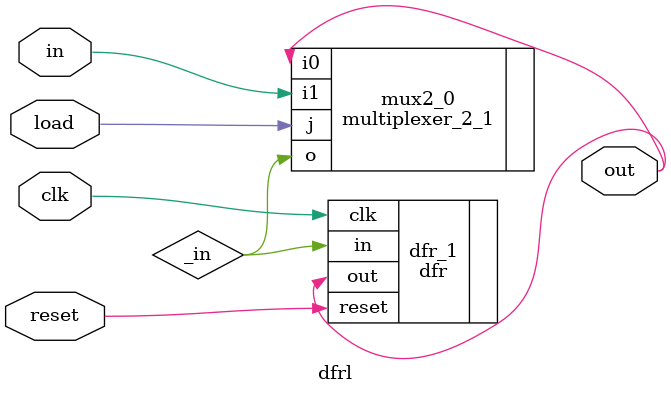
<source format=v>
module dfrl (
    input wire clk,         // in clock signal
    input wire reset,       // in reset signal
    input wire load,        // in load signal
    input wire in,          // in data signal
    
    output wire out         // out data signal
);

    wire _in;

    multiplexer_2_1 mux2_0 (
        .i0(out),
        .i1(in),
        .j(load),
        .o(_in)
    ); // Module

    dfr dfr_1 (
        .clk(clk),
        .reset(reset),
        .in(_in),
        .out(out)
    ); // Module

endmodule
</source>
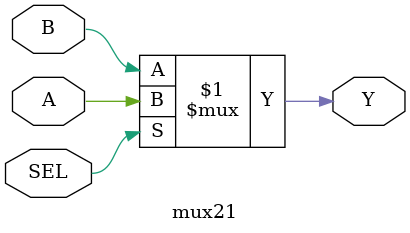
<source format=v>
module mux21 (Y, A, B, SEL);
output Y;
input A, B;
input SEL;

assign Y = SEL ? A : B;

endmodule 

</source>
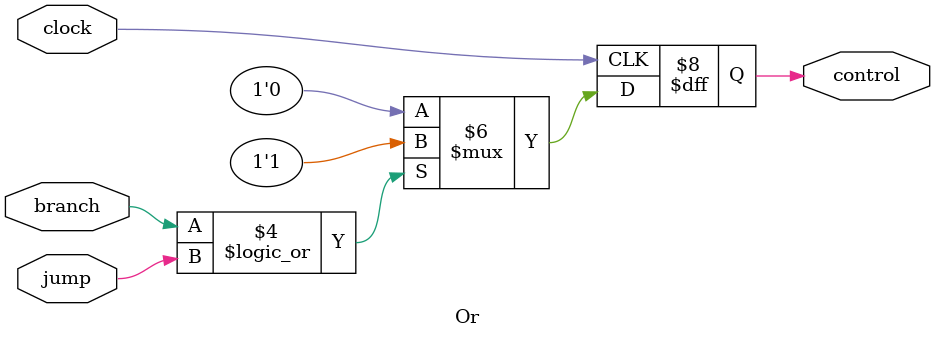
<source format=v>
module Or(clock, branch, jump, control);

    input wire clock;
    input wire branch;
    input wire jump;
    
    output reg control;

    always @ (negedge clock)
    begin: OR
        if((branch == 1) || (jump == 1))begin
            control = 1;
        end else begin
            control = 0;
        end
    end
endmodule
</source>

══════════

What needs to be done – The pictures alone are to be left out when the data above is copied; all else must match exactly.

Response to this exercise –
<source format=v>
module dfrl (
    input wire clk,         // in clock signal
    input wire reset,       // in reset signal
    input wire load,        // in load signal
    input wire in,          // in data signal
    
    output wire out         // out data signal
);

    wire _in;

    multiplexer_2_1 mux2_0 (
        .i0(out),
        .i1(in),
        .j(load),
        .o(_in)
    ); // Module

    dfr dfr_1 (
        .clk(clk),
        .reset(reset),
        .in(_in),
        .out(out)
    ); // Module

endmodule
</source>
<source format=v>
module mux21 (Y, A, B, SEL);
output Y;
input A, B;
input SEL;

assign Y = SEL ? A : B;

endmodule 

</source>
<source format=v>
module Or(clock, branch, jump, control);

    input wire clock;
    input wire branch;
    input wire jump;
    
    output reg control;

    always @ (negedge clock)
    begin: OR
        if((branch == 1) || (jump == 1))begin
            control = 1;
        end else begin
            control = 0;
        end
    end
endmodule
</source>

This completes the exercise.